Juguetes que espían a tus hijos: ¿un problema o nada que tener?

La conexión a Internet ha llegado a los juguetes de los más pequeños y es algo con luces y, por supuesto, sombras. Que un dispositivo pueda conectarse a la red no es malo, al igual que no son ‘malas’ las redes sociales. Son instrumentos que debemos usar con cierta responsabilidad para que no tengan efectos negativos sobre nosotros. En el tema de los juguetes conectados existe una problemática añadida y es que su objetivo son los niños, menores de edad que conviven cuerpo a cuerpo con este tipo de tecnología.

El problema de los juguetes conectados

Cuando un padre o una madre adquiere un juguete con conexión a Internet para su hijo, por lo general debe descargar una aplicación para que funcione. Y es aquí donde entra el peligro, aunque no es el único. Dentro de las normas de seguridad y privacidad de las aplicaciones, algo que no solemos leer nunca, pueden colarse clausulas abusivas en las que estamos permitiendo que se recopilen datos privados del niño. Dentro del juguete también podemos encontrar micrófonos y cámaras que reproduzcan sonido y graben, de manera continua, los movimientos y ruidos de la casa, dispositivos que, además, pueden ser fácilmente hackeables. El ciberdelincuente, incluso, puede decidir las conversaciones que tiene el muñeco con el niño.

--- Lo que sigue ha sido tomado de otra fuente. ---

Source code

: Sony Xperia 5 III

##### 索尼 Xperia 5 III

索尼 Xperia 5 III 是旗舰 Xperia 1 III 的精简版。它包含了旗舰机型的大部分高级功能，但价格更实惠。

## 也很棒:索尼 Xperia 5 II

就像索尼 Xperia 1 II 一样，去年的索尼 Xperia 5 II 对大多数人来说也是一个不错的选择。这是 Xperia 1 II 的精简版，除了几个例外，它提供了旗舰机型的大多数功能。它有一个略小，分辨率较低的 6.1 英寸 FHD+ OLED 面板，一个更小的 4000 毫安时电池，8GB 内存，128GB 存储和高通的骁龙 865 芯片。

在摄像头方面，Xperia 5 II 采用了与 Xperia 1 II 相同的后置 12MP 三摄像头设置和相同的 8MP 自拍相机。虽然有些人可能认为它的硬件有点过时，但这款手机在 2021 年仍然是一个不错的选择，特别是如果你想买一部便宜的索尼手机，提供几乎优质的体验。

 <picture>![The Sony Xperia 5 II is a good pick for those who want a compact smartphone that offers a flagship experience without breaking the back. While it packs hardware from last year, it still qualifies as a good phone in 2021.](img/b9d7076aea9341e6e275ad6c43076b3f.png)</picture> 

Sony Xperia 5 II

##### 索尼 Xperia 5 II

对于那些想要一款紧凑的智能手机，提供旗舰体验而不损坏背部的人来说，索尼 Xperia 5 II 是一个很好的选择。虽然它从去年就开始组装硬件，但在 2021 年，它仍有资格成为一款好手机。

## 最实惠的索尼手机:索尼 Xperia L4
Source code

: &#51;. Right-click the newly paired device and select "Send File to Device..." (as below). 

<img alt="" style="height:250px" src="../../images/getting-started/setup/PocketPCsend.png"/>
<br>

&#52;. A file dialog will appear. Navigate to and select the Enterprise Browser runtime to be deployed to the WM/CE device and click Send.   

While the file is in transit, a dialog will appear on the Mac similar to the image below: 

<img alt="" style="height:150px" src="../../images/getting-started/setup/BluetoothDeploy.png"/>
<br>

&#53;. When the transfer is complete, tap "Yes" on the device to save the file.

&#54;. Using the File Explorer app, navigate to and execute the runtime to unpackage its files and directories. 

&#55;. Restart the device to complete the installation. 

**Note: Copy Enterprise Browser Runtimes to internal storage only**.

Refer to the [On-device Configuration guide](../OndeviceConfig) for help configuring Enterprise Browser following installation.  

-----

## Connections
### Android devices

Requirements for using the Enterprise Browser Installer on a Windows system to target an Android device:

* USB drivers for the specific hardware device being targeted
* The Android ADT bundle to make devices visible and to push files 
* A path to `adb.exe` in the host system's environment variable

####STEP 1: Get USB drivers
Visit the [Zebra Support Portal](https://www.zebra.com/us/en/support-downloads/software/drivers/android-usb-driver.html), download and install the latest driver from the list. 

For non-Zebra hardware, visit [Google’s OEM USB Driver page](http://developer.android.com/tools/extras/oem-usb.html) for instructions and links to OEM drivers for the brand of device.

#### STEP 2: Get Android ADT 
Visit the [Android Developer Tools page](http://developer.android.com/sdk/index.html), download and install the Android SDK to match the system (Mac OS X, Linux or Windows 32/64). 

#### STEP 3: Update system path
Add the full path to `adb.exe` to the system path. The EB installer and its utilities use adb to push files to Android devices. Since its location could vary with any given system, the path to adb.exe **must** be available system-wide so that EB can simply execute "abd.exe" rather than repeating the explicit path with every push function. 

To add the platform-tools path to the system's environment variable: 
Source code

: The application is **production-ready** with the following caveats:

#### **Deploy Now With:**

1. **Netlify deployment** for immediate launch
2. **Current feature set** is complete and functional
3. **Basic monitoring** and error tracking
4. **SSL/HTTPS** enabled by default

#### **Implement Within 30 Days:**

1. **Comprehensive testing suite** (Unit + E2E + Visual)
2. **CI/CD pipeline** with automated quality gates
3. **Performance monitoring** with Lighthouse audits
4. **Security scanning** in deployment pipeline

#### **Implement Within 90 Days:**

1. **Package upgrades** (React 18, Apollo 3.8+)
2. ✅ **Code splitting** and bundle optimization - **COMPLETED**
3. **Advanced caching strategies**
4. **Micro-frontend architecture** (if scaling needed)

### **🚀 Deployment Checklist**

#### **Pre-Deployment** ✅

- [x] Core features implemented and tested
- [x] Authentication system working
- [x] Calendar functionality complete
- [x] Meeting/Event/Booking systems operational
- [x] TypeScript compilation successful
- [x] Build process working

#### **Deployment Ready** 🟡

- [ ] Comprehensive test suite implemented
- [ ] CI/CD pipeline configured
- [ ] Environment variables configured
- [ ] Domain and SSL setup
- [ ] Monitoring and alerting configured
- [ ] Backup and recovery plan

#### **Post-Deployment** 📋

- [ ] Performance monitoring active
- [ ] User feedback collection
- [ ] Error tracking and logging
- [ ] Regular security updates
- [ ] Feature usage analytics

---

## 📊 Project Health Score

Juguetes prohibidos y cuestionados

hello barbie

Los juguetes conectados llevan ya un tiempo en el mercado y las noticias, de vez en cuando, se ven salpicadas por escándalos relacionados con la invasión de privacidad. Por ejemplo, en 2015, se descubrió una muñeca Barbie que funcionaba como Siri, y podía responder a preguntas a los más pequeños. Un hacker pudo tener acceso a la muñeca, activando el modo grabación de manera remota y registrando las conversaciones de la familia propietaria de la muñeca. Otra muñeca llegó a ser prohibida en Alemania: Cayla, que así se llamaba, ocultaba en su interior un micrófono que el hacker podía modificar para entablar conversaciones con el niño y grabarlas posteriormente.

No obstante, aunque hagamos alusiones a malvados hackers que, a distancia, se introducen en nuestros hogares a través de estos aparatos, el peligro puede venir desde una fuente legitimada como es la propia empresa fabricante. Empresas como Fischer Price, Mattel o Toy Talk, en cuyos catálogos se pueden rastrear este tipo de productos, afirman que las grabaciones que reciben solo se utilizan para mejorar sus productos, pudiendo llegar a compartirlas con terceros para mejorar el funcionamiento de reconocimiento de voz.

Consejos a la hora de comprar un juguete conectado

smart toy bear

La Agencia Española Protectora de Datos escribió una nota informativa para todos los padres que tuviesen intención de comprar un juguete con conexión a Internet. Entre los consejos que da a los mismos podemos encontrar los siguientes.

Antes de comprar el juguete

  • Infórmate acerca de los datos que recoge su aplicación así como los elementos que incorpore como cámaras y micrófonos.
  • El protocolo que utiliza para intercambiar datos con la app y si utiliza encriptación con contraseña
  • Qué datos se transmiten por Internet
  • Qué tratamientos de datos realiza la app móvil
  • Descarga la app y revisa qué permisos requiere para su funcionamiento
  • Pregunta al personal de la tienda por el juguete
  • Investiga en Internet la marca que fabrica el juguete y las opiniones de consumidores

Una vez comprado

Revisa el manual de instrucciones en busca de los términos y condiciones. Presta atención al etiquetado donde suele venir información acerca del fabricante. Y siempre ha de llegar con el marcado CE de Conformidad Europea que garantiza que el juguete cumple con las exigencias de seguridad de la normativa comunitaria.

Como siempre y hasta que la legislación se endurezca, la última palabra la tiene el consumidor. No es cuestión de negarle al niño el juguete con conexión a Internet pero cualquier precaución e información que se recabe acerca del mismo será vital para luego no llevarte un susto.